→ Exercise prompt
Leave the pictures out. Copy every other part of the entries exactly.

Stored data entries:
————
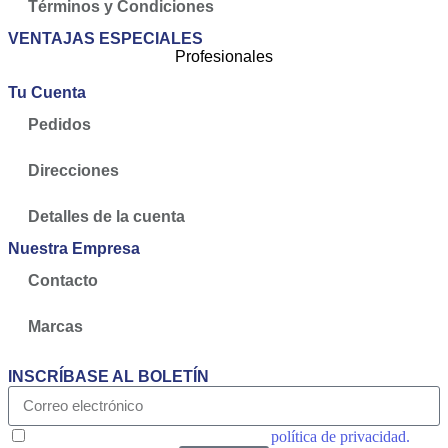
Términos y Condiciones
VENTAJAS ESPECIALES
Profesionales
Tu Cuenta
Pedidos
Direcciones
Detalles de la cuenta
Nuestra Empresa
Contacto
Marcas
INSCRÍBASE AL BOLETÍN
Acepto las condiciones generales y la
política de privacidad.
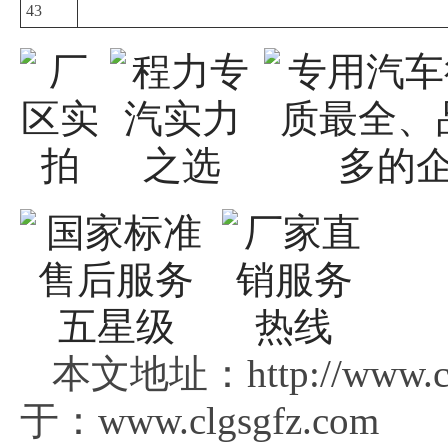
43
本文地址：http://www.c
于：www.clgsgfz.com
————
→ Response area
Términos y Condiciones
VENTAJAS ESPECIALES
Profesionales
Tu Cuenta
Pedidos
Direcciones
Detalles de la cuenta
Nuestra Empresa
Contacto
Marcas
INSCRÍBASE AL BOLETÍN
Acepto las condiciones generales y la
política de privacidad.
43
本文地址：http://www.c
于：www.clgsgfz.com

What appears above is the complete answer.